# Thread: what does this mean??

1. ## what does this mean??

what does it mean, when you say T is in the linear transformation from V to W??

is T a vector? or is T something else?

2. Originally Posted by pandakrap
what does it mean, when you say T is in the linear transformation from V to W??

is T a vector? or is T something else?
It means $\displaystyle T$ is a function $\displaystyle T: V\to W$ which satisfies the proporties for being a linear transformation.

3. ## thanks just one more thing

i know that the range of T in T:V to W is = Tv: (v in V)
and for some tranformation to be surjective, the Range of T has to equal to W, but shouldn't all RangeT should be equal to W??
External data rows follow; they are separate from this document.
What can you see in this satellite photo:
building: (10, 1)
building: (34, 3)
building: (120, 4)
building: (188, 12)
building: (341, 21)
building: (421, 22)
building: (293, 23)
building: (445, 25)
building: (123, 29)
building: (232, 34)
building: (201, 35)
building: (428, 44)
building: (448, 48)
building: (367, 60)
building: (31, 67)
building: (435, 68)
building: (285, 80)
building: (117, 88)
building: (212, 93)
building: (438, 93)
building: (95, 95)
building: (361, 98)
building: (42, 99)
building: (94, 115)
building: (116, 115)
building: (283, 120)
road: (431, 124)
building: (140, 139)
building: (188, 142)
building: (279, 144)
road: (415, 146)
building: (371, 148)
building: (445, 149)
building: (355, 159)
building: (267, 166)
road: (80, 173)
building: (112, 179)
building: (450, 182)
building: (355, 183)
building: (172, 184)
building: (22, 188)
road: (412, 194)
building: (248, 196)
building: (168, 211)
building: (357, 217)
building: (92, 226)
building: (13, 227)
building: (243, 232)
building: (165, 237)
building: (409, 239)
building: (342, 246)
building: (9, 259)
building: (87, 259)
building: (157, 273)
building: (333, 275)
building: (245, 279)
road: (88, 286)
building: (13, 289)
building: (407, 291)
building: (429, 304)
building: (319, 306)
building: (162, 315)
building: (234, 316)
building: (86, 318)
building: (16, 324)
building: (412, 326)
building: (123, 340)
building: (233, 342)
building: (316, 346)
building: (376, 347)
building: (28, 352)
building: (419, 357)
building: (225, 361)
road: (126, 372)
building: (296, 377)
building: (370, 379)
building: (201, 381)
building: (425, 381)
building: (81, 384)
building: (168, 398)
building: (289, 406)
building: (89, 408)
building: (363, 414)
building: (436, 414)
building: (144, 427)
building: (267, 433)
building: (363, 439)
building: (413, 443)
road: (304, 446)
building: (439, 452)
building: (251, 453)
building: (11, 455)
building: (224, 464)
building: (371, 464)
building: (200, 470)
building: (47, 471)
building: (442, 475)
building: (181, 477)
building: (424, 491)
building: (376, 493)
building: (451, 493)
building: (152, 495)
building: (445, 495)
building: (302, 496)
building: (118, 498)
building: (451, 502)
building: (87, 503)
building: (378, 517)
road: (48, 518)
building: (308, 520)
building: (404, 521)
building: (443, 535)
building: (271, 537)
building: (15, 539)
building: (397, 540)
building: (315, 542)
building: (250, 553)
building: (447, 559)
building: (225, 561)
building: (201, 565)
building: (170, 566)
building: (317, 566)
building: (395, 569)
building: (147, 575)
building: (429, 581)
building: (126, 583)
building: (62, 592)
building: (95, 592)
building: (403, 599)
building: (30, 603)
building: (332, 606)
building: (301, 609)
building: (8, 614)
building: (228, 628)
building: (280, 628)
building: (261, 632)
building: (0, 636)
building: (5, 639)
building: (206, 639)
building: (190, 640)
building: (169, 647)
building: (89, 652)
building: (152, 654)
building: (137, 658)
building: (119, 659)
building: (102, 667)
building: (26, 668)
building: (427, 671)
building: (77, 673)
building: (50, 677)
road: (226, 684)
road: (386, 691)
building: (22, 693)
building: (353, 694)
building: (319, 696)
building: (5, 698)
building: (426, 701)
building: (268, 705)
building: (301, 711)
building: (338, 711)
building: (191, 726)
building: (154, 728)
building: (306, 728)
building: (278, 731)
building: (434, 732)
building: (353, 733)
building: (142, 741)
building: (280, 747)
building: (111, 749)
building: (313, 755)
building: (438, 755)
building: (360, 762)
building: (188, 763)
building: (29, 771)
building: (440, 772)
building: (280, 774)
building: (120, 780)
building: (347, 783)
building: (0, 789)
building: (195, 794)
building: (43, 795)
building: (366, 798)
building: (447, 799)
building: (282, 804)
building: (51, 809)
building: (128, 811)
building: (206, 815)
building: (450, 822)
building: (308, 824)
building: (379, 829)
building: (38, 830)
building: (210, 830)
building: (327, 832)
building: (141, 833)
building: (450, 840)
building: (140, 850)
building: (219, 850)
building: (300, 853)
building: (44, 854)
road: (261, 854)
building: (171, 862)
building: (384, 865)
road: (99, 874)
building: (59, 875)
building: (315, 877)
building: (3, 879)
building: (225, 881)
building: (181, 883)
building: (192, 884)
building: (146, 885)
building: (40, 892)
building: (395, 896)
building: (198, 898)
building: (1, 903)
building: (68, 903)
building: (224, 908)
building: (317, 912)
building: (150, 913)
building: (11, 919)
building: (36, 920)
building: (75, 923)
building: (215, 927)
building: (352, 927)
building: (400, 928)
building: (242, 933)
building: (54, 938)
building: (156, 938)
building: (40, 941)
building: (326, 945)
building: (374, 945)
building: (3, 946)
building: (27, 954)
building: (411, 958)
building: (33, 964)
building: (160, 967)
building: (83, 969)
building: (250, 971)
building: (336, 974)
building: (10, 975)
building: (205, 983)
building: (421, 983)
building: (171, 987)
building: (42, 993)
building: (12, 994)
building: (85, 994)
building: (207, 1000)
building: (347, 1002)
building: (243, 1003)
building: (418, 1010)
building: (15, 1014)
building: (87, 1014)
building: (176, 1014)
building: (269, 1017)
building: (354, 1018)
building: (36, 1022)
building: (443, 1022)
could I get some examples of a surjective transformation and an explanation on why??

thank you

4. Originally Posted by pandakrap
Could I get some examples of a surjective transformation and an explanation on why??
Consider the mapping $\displaystyle T:R^3 \mapsto R^2 \,,\,T\left[ \begin{gathered} a \hfill \\ b \hfill \\ c \hfill \\ \end{gathered} \right] = \left[ \begin{gathered} a + b \hfill \\ c - b \hfill \\ \end{gathered} \right]$
In that a linear mapping?

If $\displaystyle \left[ \begin{gathered} x \hfill \\ y \hfill \\ \end{gathered} \right] \in R^2 \,\& \,T\left[ \begin{gathered} x \hfill \\ 0 \hfill \\ y \hfill \\ \end{gathered} \right] = ?$.
What does that tell you about surjectivity?